Second, the strategy of constructing pyrrole rings can also be adopted. Using 1,4-dicarbonyl compound and ammonia or amine as raw materials, under acidic or basic catalysis, the pyrrole ring is constructed by Paal-Knorr reaction. For example, with 2,5-hexanedione and aniline as starting materials, under the catalysis of p-toluenesulfonic acid, 2-methyl-4-phenylpyrrole is formed. Subsequently, amino, cyano and methyl groups are introduced into the pyrrole ring at specific positions in a similar manner as described above to achieve the synthesis of the target product. Precise control of each reaction condition, such as temperature, reaction time and reagent dosage, is required to obtain a product with good yield and purity.

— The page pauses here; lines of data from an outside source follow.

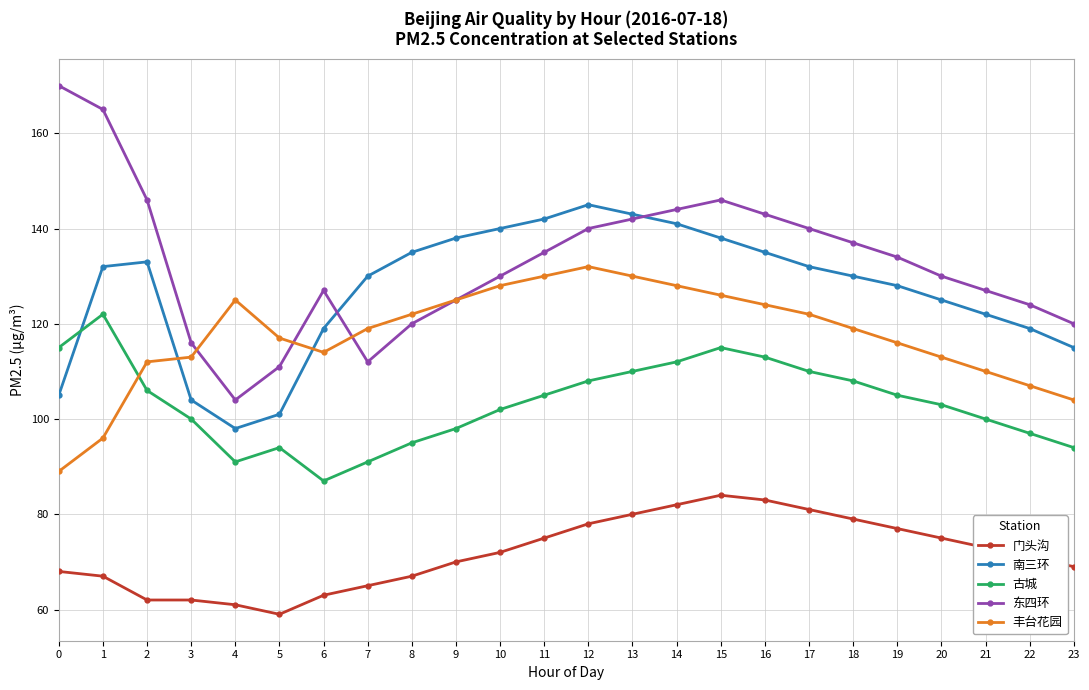

What is the difference between the maximum and second lowest values in the 东四环 series?

59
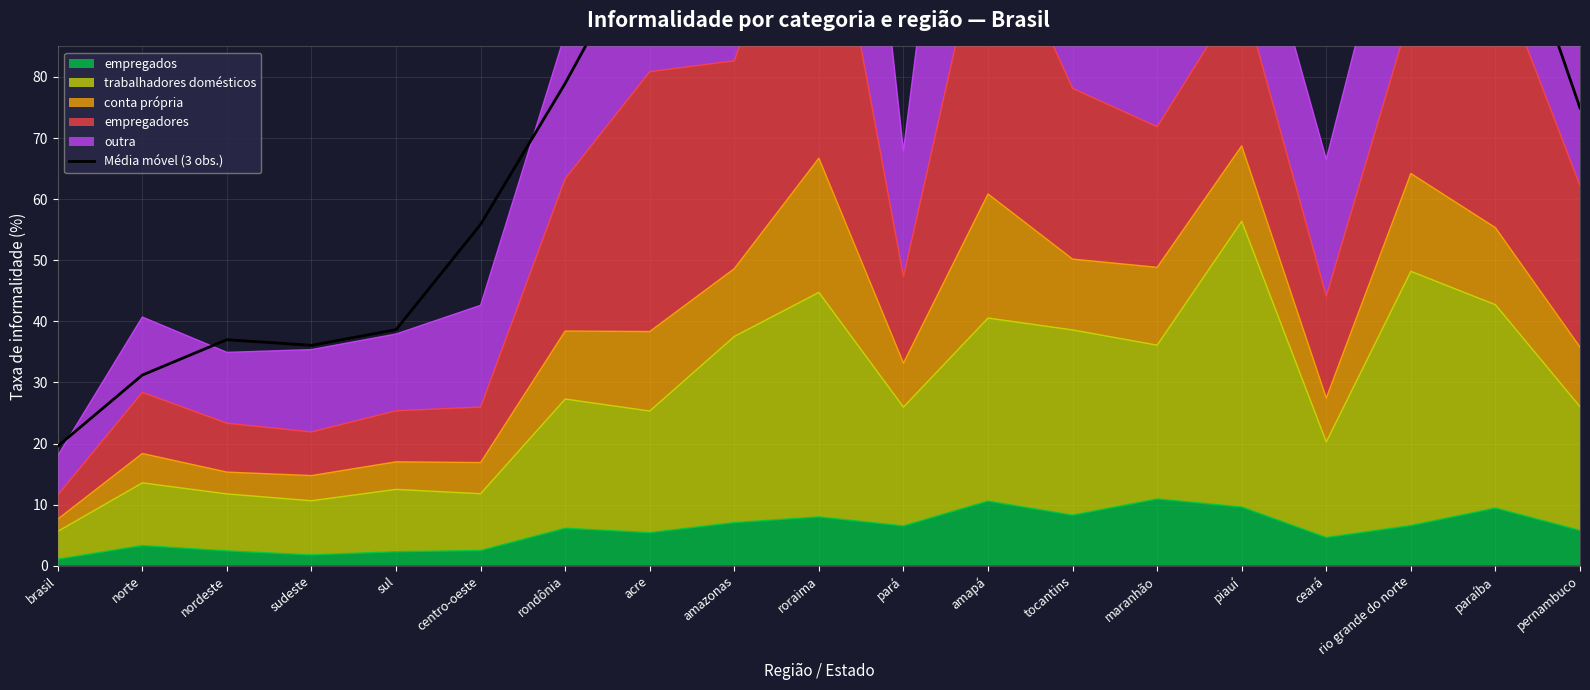

The chart shows a value of 51.3 at paraíba. True or false?

False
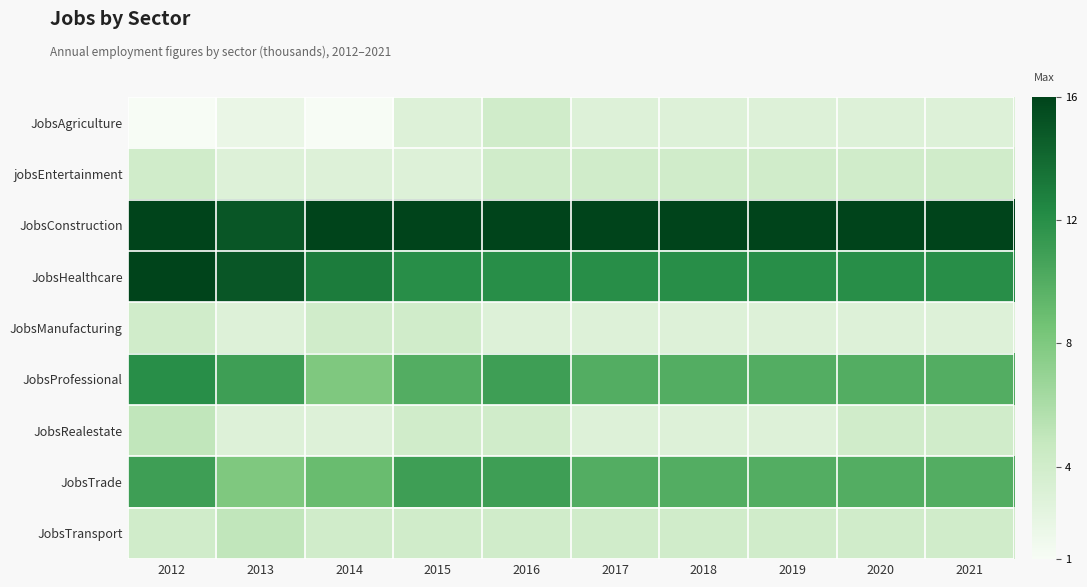

Reading left to right, list all the values displayed in this chart.

JobsAgriculture: 2012=1	2013=2	2014=1	2015=3	2016=4	2017=3	2018=3	2019=3	2020=3	2021=3
jobsEntertainment: 2012=4	2013=3	2014=3	2015=3	2016=4	2017=4	2018=4	2019=4	2020=4	2021=4
JobsConstruction: 2012=16	2013=15	2014=16	2015=16	2016=16	2017=16	2018=16	2019=16	2020=16	2021=16
JobsHealthcare: 2012=16	2013=15	2014=13	2015=12	2016=12	2017=12	2018=12	2019=12	2020=12	2021=12
JobsManufacturing: 2012=4	2013=3	2014=4	2015=4	2016=3	2017=3	2018=3	2019=3	2020=3	2021=3
JobsProfessional: 2012=12	2013=11	2014=8	2015=10	2016=11	2017=10	2018=10	2019=10	2020=10	2021=10
JobsRealestate: 2012=5	2013=3	2014=3	2015=4	2016=4	2017=3	2018=3	2019=3	2020=4	2021=4
JobsTrade: 2012=11	2013=8	2014=9	2015=11	2016=11	2017=10	2018=10	2019=10	2020=10	2021=10
JobsTransport: 2012=4	2013=5	2014=4	2015=4	2016=4	2017=4	2018=4	2019=4	2020=4	2021=4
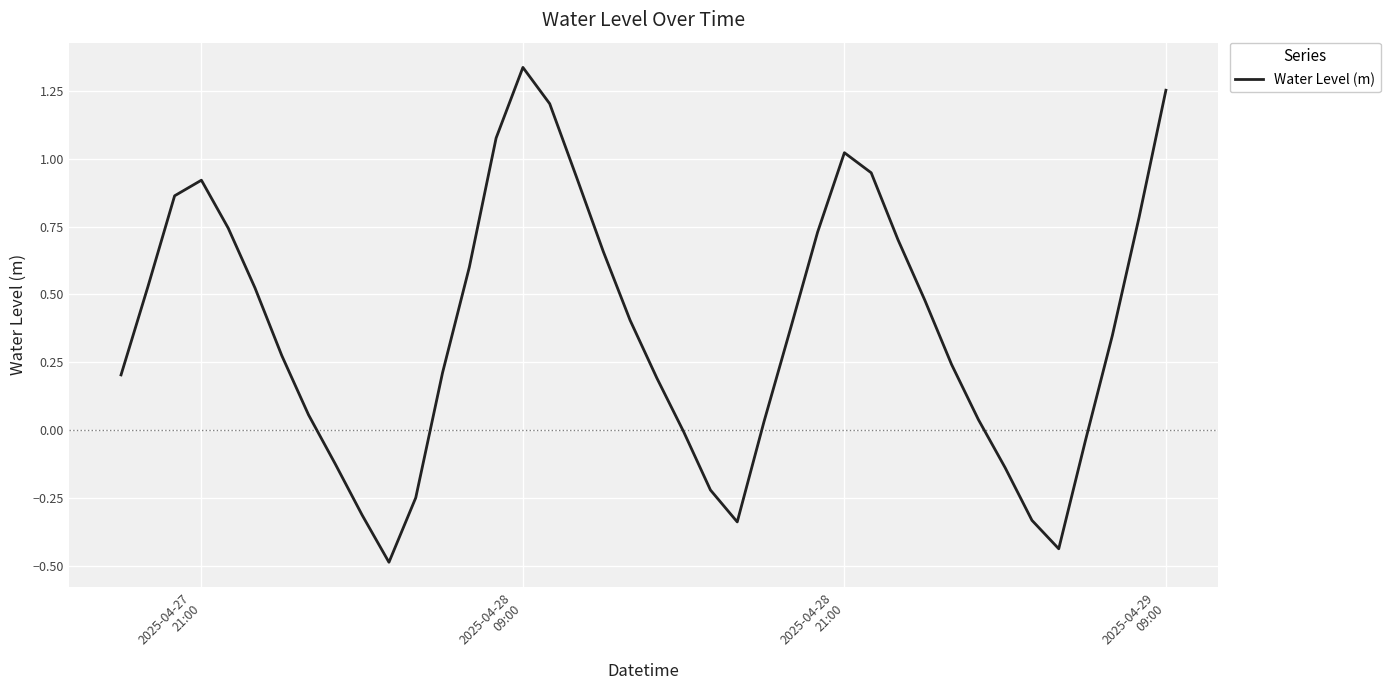

What is the difference between the maximum and minimum values?

1.8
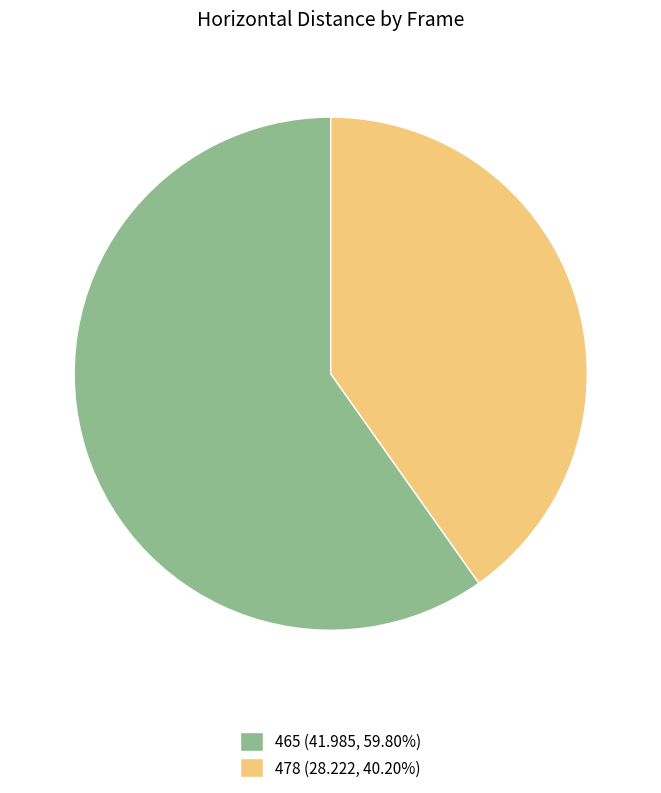

Is it true that 478 is 27% of the pie?

False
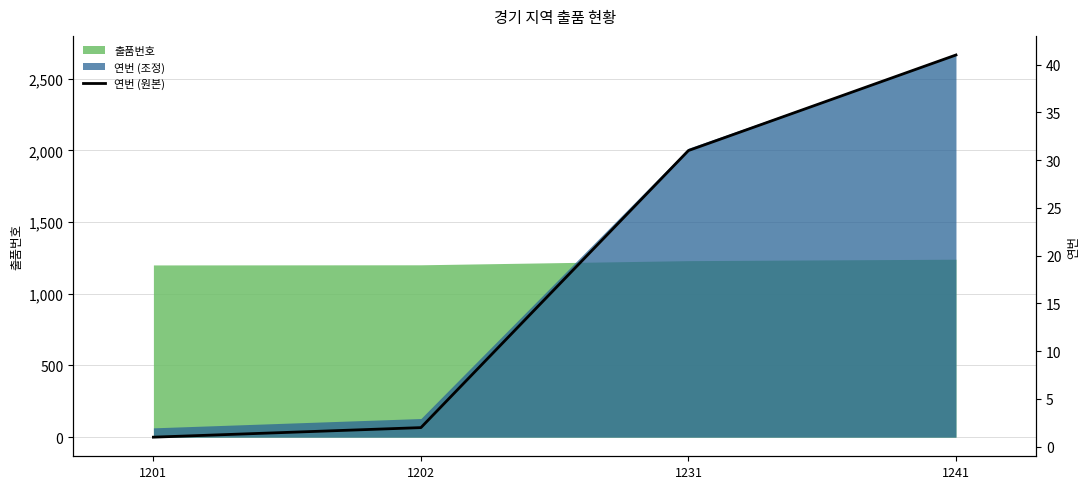

Reading left to right, list all the values displayed in this chart.

1201=1	1202=2	1231=31	1241=41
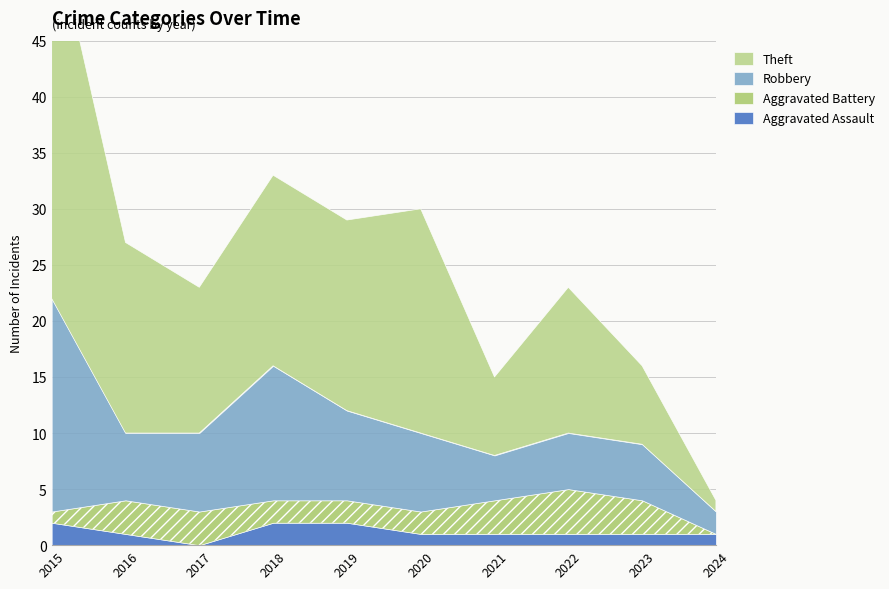

Is it true that Robbery equals 6 at 2021?

False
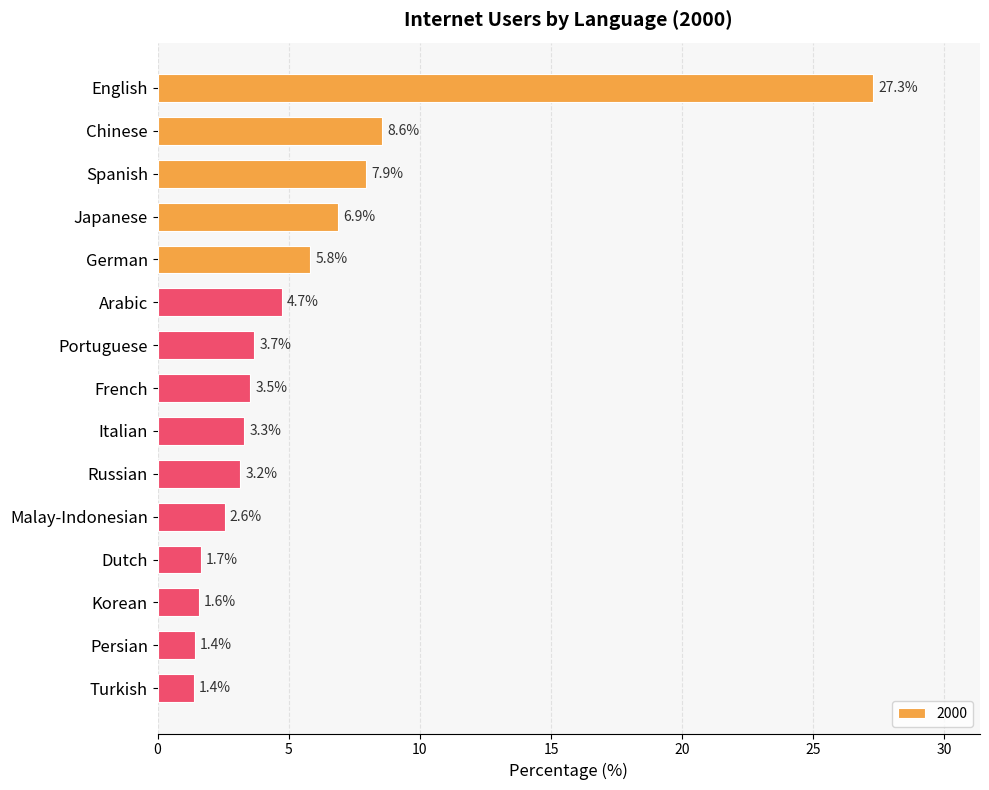

Which category has the highest value across all series?

English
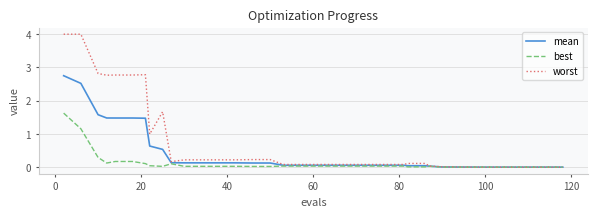

Which series has the widest spread of values?

worst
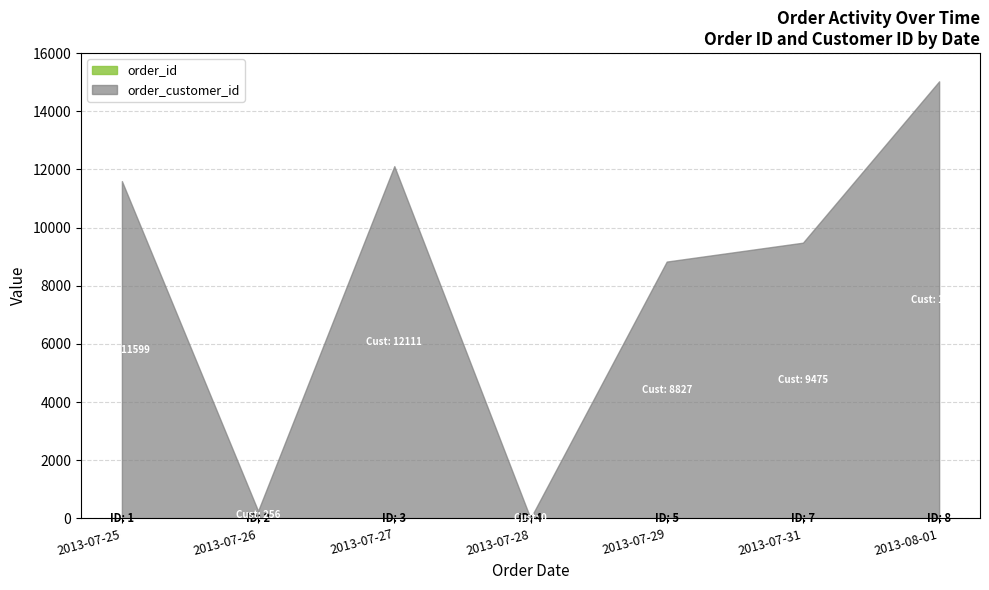

Where is order_id nearest to the value 4?

2013-07-28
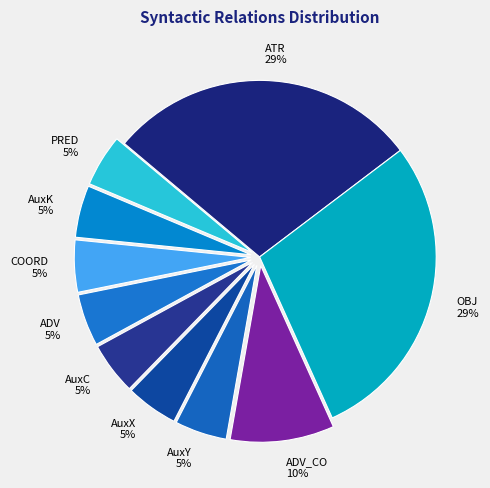

How many slices are in this pie chart?

10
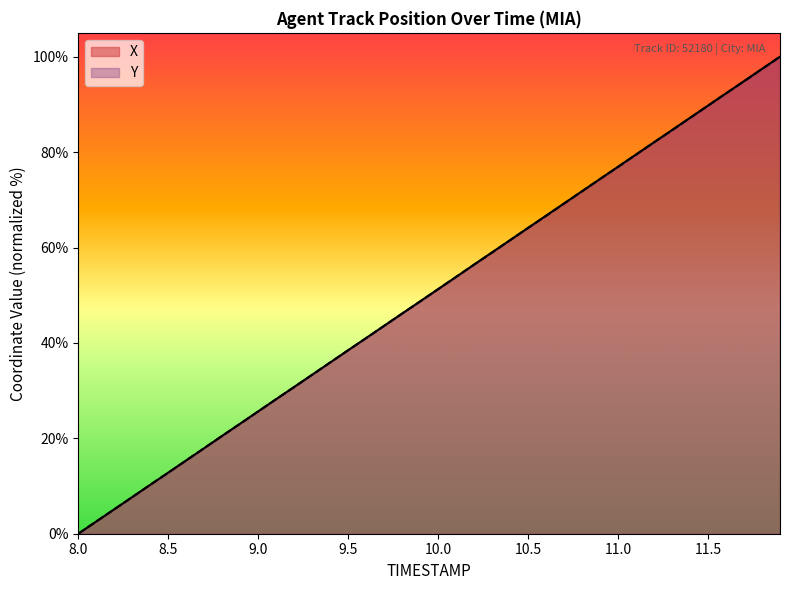

True or false: X has a value of 38.5 at 9.5.

True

1H-pyrrole-3-formonitrile, 2-amino-4,5-dimethyl-1- (phenylmethyl), has unique characteristics in chemical reactions.
The structure of this compound is specific, and its pyrrole ring is connected to cyano, amino, dimethyl and benzyl, which gives it unique reactivity. Pyrrole ring has electron-rich properties, which is easy to attract electrophilic reagents to attack, resulting in electrophilic substitution reactions on the ring, such as halogenation, nitration, sulfonation, etc. The amino group is a strong electron donor group, which can strengthen the electron cloud density of the pyrrole ring and make the electrophilic substitution easier. The amino group can participate in many reactions, such as salting with acids and condensing with aldones and ketones to form Schiff bases. Cyanyl is chemically active and can be hydrolyzed to carboxyl groups, or reduced to amino groups, expanding the reaction path.
The effect of steric resistance cannot be ignored. The presence of methyl and benzyl groups in the molecule increases the steric resistance. This has a great impact on the selectivity of the reaction. When the electrophilic reagent attacks, it tends to have a check point with small steric resistance. For example, electrophilic substitution, the reagent is more likely to attack the unsubstituted pyrrole ring and the space is open.
Furthermore, the aromaticity of this compound also affects the reaction The pyrrole ring conforms to the Hocker rule and has a certain aromaticity, which makes it relatively stable. When participating in the reaction, it will maintain the aromatic structure. For example, in the electrophilic substitution, the aromatic system is still retained after the reaction to maintain stability.
In terms of solubility, due to the presence of polar groups such as amino and cyano, as well as non-polar benzyl and methyl, it has certain solubility in both polar and non-polar solvents. The reaction rate and equilibrium can be adjusted according to the reaction demand.